Alejandro VI (Papa Borgia) y la leyenda negra (2-5). Nepotismo y poder
Monarca electivo, rodeado de tronos dinásticos, generalmente anciano, soberano de una ciudad extraña, gobernada por facciones nobiliarias (los Colonna, los Orsini, los Savelli, etc.), ligadas a su vez por cambiantes alianzas con los señores de Florencia, Milán, Venecia y el reino de Nápoles, y acostumbrados a depender de hecho del Rey de Francia, el Papa no hallaba modo de controlar ese enjambre político.
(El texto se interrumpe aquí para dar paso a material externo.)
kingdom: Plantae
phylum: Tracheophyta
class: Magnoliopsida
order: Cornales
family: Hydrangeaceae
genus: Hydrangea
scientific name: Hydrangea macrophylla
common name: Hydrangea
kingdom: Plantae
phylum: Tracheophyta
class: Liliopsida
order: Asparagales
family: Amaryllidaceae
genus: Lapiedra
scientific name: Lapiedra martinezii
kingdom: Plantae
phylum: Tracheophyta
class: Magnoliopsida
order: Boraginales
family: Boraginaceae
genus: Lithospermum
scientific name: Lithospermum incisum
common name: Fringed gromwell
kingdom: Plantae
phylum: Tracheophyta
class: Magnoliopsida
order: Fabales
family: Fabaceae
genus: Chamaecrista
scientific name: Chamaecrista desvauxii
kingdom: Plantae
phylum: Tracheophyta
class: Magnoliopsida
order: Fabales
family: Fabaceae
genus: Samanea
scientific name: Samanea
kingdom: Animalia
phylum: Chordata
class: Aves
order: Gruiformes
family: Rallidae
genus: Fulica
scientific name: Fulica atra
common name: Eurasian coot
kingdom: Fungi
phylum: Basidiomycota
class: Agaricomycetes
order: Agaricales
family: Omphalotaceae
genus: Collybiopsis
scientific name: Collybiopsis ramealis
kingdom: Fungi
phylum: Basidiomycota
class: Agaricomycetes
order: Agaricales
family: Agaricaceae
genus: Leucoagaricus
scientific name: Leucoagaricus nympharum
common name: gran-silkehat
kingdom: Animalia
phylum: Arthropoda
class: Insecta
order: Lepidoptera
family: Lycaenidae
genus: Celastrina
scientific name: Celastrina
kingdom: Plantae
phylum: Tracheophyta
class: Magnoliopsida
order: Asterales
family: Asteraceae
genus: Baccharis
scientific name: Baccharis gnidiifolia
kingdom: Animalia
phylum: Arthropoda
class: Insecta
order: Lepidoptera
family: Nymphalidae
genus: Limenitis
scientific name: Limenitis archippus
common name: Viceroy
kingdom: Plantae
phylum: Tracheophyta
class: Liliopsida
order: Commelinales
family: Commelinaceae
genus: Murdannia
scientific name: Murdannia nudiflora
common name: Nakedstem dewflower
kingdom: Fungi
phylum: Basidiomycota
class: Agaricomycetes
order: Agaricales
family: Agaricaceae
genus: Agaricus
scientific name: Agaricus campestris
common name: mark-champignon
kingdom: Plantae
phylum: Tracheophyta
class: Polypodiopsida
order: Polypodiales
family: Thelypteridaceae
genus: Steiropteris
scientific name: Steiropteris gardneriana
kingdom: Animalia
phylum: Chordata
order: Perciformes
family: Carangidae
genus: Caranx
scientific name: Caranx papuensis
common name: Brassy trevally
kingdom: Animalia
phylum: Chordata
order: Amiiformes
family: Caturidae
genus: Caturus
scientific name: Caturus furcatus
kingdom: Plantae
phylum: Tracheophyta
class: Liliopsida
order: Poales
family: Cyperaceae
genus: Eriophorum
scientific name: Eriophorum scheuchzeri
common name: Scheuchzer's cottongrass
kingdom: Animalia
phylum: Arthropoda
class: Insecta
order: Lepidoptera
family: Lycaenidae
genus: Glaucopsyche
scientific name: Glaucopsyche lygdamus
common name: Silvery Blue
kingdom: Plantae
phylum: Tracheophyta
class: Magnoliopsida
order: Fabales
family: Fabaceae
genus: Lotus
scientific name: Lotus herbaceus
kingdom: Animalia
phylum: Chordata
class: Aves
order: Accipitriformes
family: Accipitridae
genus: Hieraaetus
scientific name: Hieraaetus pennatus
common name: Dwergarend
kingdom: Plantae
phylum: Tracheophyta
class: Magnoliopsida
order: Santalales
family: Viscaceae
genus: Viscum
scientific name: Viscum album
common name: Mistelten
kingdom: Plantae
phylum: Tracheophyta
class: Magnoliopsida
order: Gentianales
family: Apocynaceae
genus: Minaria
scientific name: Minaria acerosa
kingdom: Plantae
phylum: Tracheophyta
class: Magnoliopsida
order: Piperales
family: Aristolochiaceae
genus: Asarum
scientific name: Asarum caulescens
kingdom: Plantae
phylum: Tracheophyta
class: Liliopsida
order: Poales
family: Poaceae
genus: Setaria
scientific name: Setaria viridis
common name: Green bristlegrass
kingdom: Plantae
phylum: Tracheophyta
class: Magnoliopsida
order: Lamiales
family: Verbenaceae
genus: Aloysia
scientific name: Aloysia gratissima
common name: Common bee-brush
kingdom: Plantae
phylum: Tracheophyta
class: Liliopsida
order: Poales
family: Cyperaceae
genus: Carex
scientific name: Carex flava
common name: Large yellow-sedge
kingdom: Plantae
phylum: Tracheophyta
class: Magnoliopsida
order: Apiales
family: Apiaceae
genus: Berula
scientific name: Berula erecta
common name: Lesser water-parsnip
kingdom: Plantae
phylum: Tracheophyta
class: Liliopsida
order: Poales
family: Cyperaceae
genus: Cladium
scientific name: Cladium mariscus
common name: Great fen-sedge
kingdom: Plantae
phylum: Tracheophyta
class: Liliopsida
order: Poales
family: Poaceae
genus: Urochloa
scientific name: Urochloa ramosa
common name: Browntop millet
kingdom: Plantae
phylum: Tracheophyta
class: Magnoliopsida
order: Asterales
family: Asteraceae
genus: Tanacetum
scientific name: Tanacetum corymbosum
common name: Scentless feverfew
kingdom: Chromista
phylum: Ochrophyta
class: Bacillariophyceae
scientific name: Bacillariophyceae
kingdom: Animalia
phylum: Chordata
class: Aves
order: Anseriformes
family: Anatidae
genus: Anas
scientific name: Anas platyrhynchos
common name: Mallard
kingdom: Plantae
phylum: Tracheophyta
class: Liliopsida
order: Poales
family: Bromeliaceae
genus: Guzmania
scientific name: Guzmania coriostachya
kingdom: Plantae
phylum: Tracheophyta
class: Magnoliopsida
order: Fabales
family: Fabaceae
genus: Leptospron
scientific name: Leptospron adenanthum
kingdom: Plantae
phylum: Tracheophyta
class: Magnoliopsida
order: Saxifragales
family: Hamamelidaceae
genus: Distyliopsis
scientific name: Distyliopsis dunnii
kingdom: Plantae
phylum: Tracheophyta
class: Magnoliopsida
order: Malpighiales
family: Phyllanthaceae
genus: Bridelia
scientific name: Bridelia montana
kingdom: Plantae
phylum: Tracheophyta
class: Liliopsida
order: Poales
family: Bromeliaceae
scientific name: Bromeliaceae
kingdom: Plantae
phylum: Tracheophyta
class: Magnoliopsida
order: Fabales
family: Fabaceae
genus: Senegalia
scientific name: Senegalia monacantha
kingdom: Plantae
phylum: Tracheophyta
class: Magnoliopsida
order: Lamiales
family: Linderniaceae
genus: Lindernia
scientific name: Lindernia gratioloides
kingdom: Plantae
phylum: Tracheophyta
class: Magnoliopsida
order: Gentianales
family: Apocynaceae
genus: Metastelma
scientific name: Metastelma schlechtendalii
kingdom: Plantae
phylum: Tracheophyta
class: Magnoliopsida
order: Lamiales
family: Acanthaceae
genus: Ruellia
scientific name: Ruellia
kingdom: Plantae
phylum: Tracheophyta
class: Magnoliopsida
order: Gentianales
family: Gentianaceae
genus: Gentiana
Entre las pinturas, esculturas y latines, uno de «los imperativos fundamentales, una de las grandes urgencias para la conquista de un verdadero poder pontificio es abatir primero el poderío de estos clanes romanos, o al menos apaciguar sus conflictos, resolver sus pleitos»[1].
En tales circunstancias, el Poder del Pontífice se recorta, en primer lugar, por la ausencia de continuidad:
Caso único en Occidente, este poder sólo dura una vida y, lo que es más, toda la corte se siente igualmente amenazada por caídas brutales. El Papado es así un principado poco firme; toda su historia se encuentra inevitablemente salpicada, a intervalos no previsibles, por dramáticas fracturas en el curso cotidiano de los negocios y lleva la marca de las inseguridades y dramas provocados por las sucesiones. A la muerte del Papa todo se trastorna[2].